Jimmy Morales: Scandal-Ridden Guatemalan Presidential Election victor
Jimmy Morales is a 46-year-old former comedian and, as of Sunday evening, Guatemala’s president-elect.
Morales, who is essentially the Donald Trump of Guatemala, won the election on an anti-corruption message – and by campaigning to significantly reduce Guatemalan migration to the United States.
A former TV comedian with no experience in government is poised to win Guatemala’s presidential election on Sunday after a corruption scandal toppled the country’s last leader and fueled voter outrage with the political establishment.
But despite not knowing where he stands on numerous issues, Guatemalans cheered on Morales as he ran against the backdrop of a major corruption scandal in the Guatemalan government; the president and vice president both recently resigned and are under investigation related to a customs fraud ring.
On the campaign trail, Morales described himself in interviews as a “Christian Nationalist”, though he downplayed the associations that term has with Hitler’s Third Reich, and arguing that religion and patriotism are the only things that bind Guatemala’s geographically and ethnically diverse population.
The conservative Morales started the race with just 0.5 percent support back in April.
Jimmy Morales, the National Front of Convergence party presidential candidate, gives a victory sign as he speaks to supporters during a campaign rally in Guatemala City, Thursday, October 22, 2015.
“The new president will face a somber panorama because the state is in a death spiral”, said Manfredo Marroquin, head of the local chapter of Transparency worldwide. Morales’s campaign slogan was “ni corrupto, ni ladron” – not corrupt, not a crook.
Morales calls for government officials probed for any ties to corrupt dealings, should America do the same?
Do you think that Morales can reverse the tide of corruption in his country?
Though the protests have quieted since Perez Molina’s resignation, many Guatemalans remain fed up with corruption and politics as usual, and Morales will face pressure to deliver quickly on widespread demands for reform.
Morales will have to govern with just 11 seats in the 158-seat Congress.
TSE’s president, Marlon Pineda, said at a press conference that 100 percent of the votes had been tabulated and expressed confidence in the electoral system.

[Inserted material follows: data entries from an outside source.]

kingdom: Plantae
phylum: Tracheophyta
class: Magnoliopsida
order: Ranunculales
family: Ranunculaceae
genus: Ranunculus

Corruption in Guatemala also is rooted in the long period of impunity under military rule, so in voting for the anti-corruption candidate linked to figures from that period, Guatemalans may be in for a disappointment.
Kelsey Alford-Jones of the Guatemala Human Rights Commission/USA told ThinkProgress earlier this year, “The economic elite aided the Guatemalan military in their operations on a number of occasions”. Morales says he offers no magic solutions, but he has “nothing but a big heart swollen with love for this country”, the Times reports.